Mattel
stands to snap up dollars from licensing efforts, which should lift the toymaker’s stock higher, one analyst team argued.
Morgan Stanley analysts led by Megan Alexander initiated coverage of Mattel stock (ticker: MAT) at Overweight with a $27 price target, and called it a “top pick” in a Wednesday report on the leisure sector.
Mattel stock is up 3.5% to $21.96 in Wednesday trading.
Consumer spending is going to tick down as student-loan repayments restart and drag on discretionary spending into next year, analysts explained. That said, within leisure, “valuations appear reasonable, if not cheap,” and using a nine-factor framework that included stability, pricing, and industry trends, the analysts set out to find names “with visibility into achievable earnings.”

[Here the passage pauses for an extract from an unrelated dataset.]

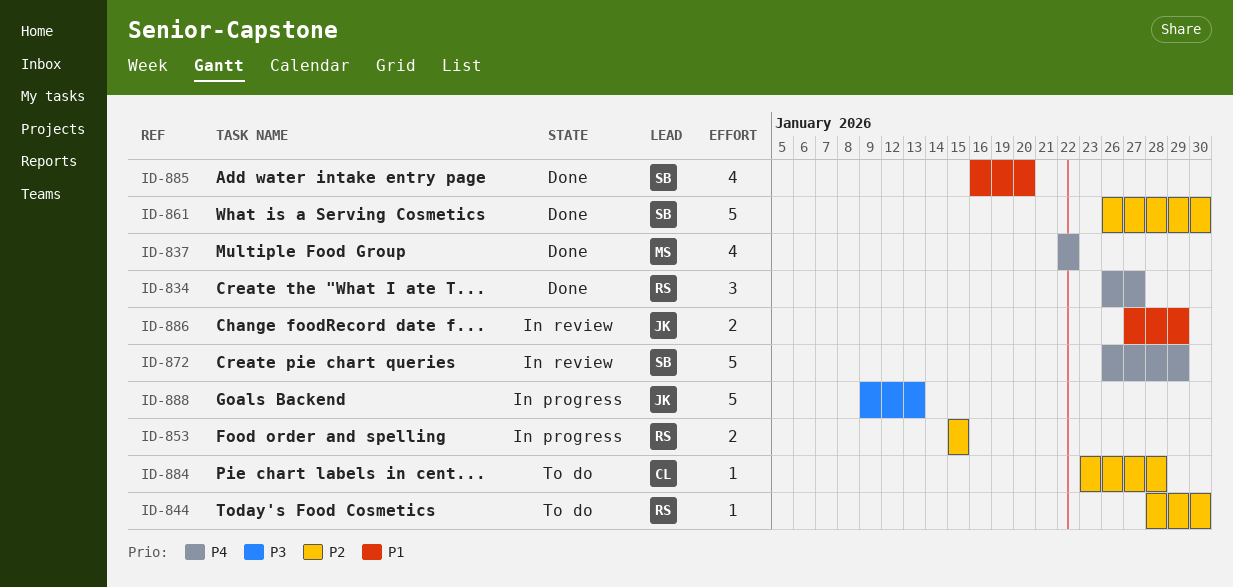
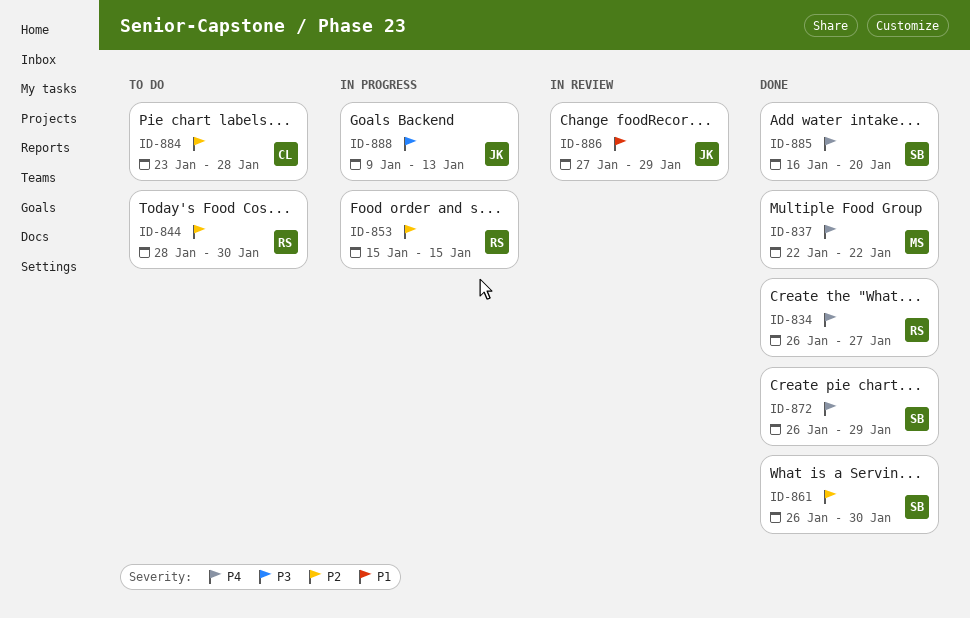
ID-872, status: In review -> Done
ID-885, priority: P1 -> P4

Alongside Mattel, that led Morgan Stanley to launch coverage of shares of
Hasbro
(HAS),
Xponential Fitness
(XPOF), and
Planet Fitness
(PLNT), at Overweight, with respective price targets of $84, $27, and $62.
Analysts also started coverage of golf-equipment maker
Topgolf Callaway Brands
(MODG) and grill-maker
Traeger
(COOK) at Underweight, with respective price targets of $12.50 and $3.

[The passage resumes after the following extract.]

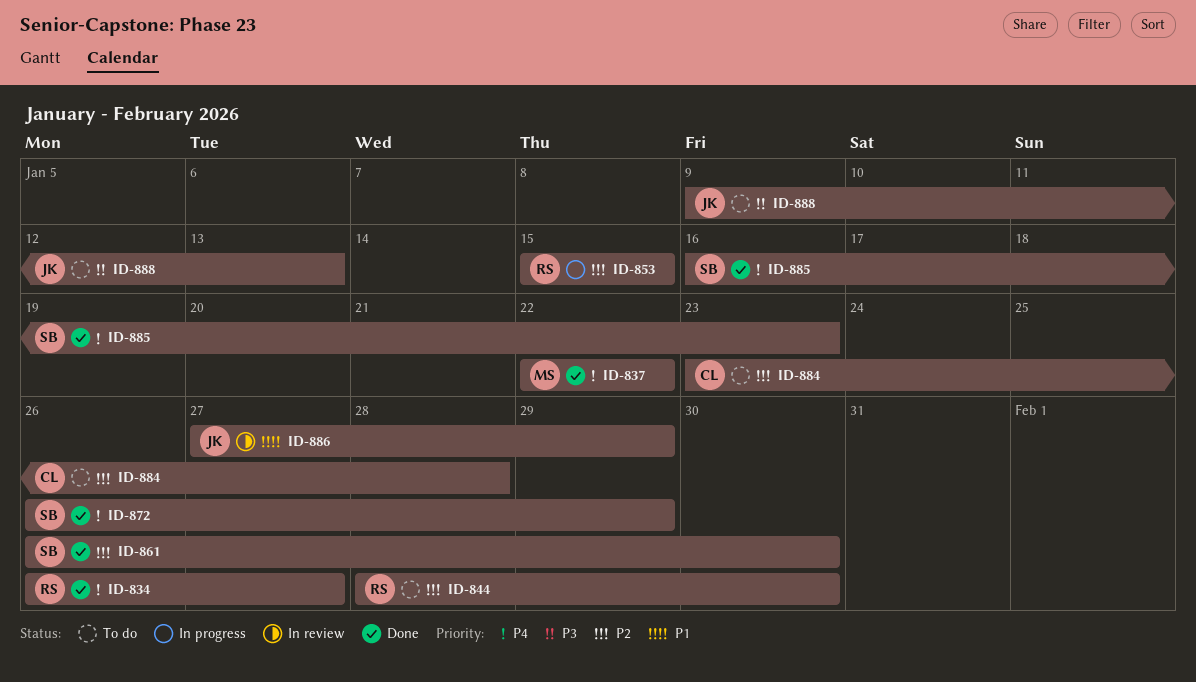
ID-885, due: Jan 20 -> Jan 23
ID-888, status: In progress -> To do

Morgan Stanley prefers toys/gaming and fitness, citing relative stability in the categories, but expressed caution on more big-ticket items, including boats and grills, pointing to the delayed impact of higher rates on demand.

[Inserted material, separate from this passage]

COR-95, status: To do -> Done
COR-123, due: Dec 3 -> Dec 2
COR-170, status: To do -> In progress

Looking at Mattel specifically, analysts expect financial performance to improve as gross margin recovers, amid a downturn in input costs, rebalancing inventory, cost savings, and a boost “from highly accretive licensing efforts”—think the Barbie movie. The stock is trading cheaper than it used to—at a price/earnings ratio of 15 times—analysts noted, but they expect it to bounce back and pointed to third-quarter earnings as a potential place to win.
Hasbro stock is 0.1% lower to $65.19 on Wednesday.
“We expect upward revisions as the new [
Hasbro
] management team executes on its strategic plan to simplify the business, cut costs, invest in innovation, and drive core topline growth,” they wrote in the report. “The pending sale of the entertainment business will simplify the story, improve FCF visibility, and free up management time to shift focus back to the core.”